---------- GIVEN DATA ----------

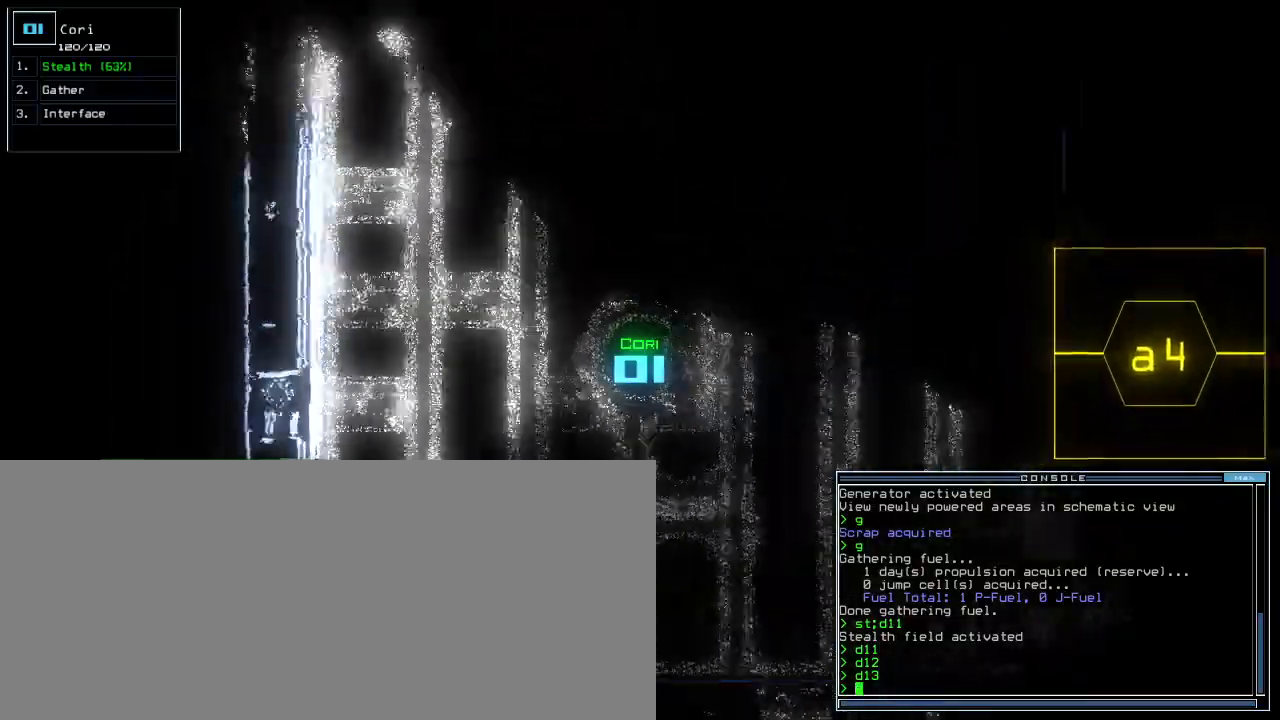
Gameplay with keyboard; each line is a JSON object with the keys held at the frame after it. "events" lists presses ("down") and releases ("up") of ".", "0", "1", "2", "3", "4", "5", "6", "7", "8", "9", "a", "b", "backspace", "c", "caps_lock", "comma", "ctrl_l", "ctrl_r", "d", "down", "e", "equals", "escape", "f", "f5", "g", "h", "i", "j", "k", "l", "left", "m", "minus", "n", "o", "p", "q", "quote", "r", "return", "right", "s", "semicolon", "shift_l", "shift_r", "space", "t", "tab", "tilde", "u", "up", "v", "w", "x", "y" and "z" between this image and that frame as [ms after this image, input, new state], when the widget could be followed in between. No other keys are recorded. Mouse input is not recorded.
{"keys": ["up"], "events": [[33, "right", "up"], [100, "right", "down"], [333, "right", "up"]]}
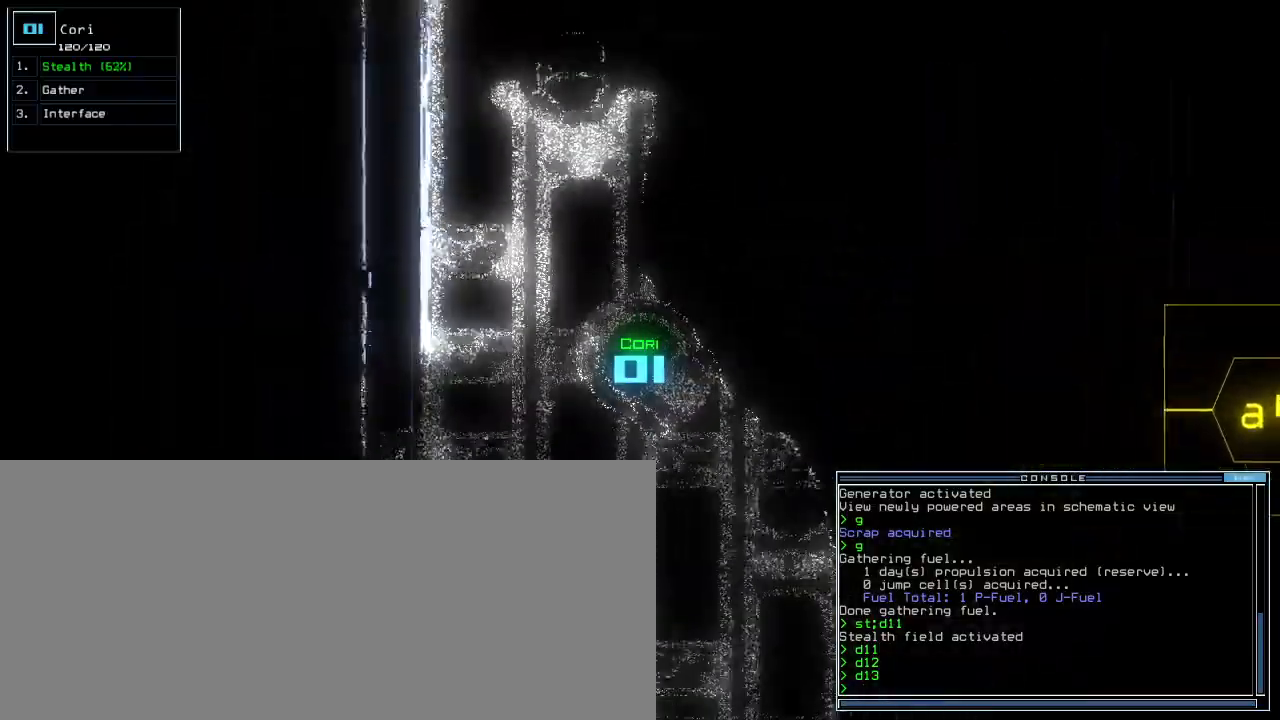
{"keys": ["down"], "events": [[233, "right", "down"], [400, "right", "up"], [433, "up", "up"], [500, "down", "down"]]}
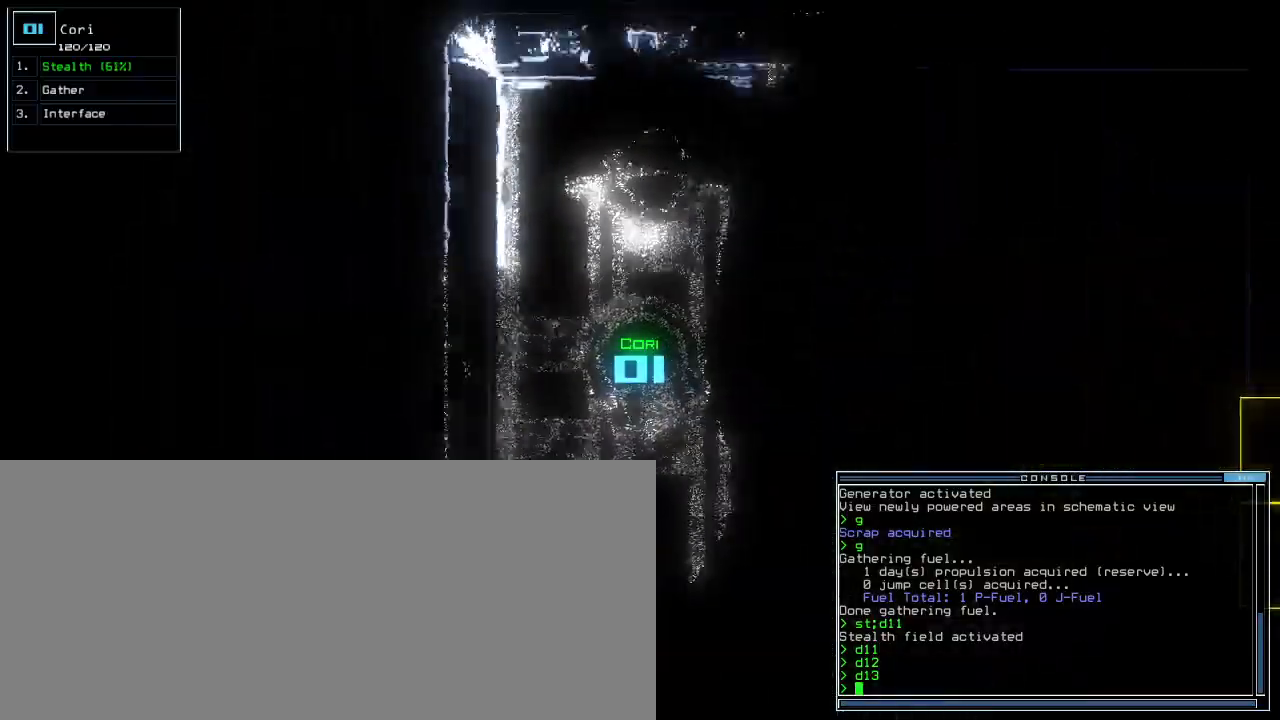
{"keys": ["down", "left"], "events": [[317, "left", "down"]]}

----------

## EXERCISE
Leaving every image behind, repeat the data in full and exactly.

## ANSWER TO THE PROBLEM
Gameplay with keyboard; each line is a JSON object with the keys held at the frame after it. "events" lists presses ("down") and releases ("up") of ".", "0", "1", "2", "3", "4", "5", "6", "7", "8", "9", "a", "b", "backspace", "c", "caps_lock", "comma", "ctrl_l", "ctrl_r", "d", "down", "e", "equals", "escape", "f", "f5", "g", "h", "i", "j", "k", "l", "left", "m", "minus", "n", "o", "p", "q", "quote", "r", "return", "right", "s", "semicolon", "shift_l", "shift_r", "space", "t", "tab", "tilde", "u", "up", "v", "w", "x", "y" and "z" between this image and that frame as [ms after this image, input, new state], when the widget could be followed in between. No other keys are recorded. Mouse input is not recorded.
{"keys": ["up"], "events": [[33, "right", "up"], [100, "right", "down"], [333, "right", "up"]]}
{"keys": ["down"], "events": [[233, "right", "down"], [400, "right", "up"], [433, "up", "up"], [500, "down", "down"]]}
{"keys": ["down", "left"], "events": [[317, "left", "down"]]}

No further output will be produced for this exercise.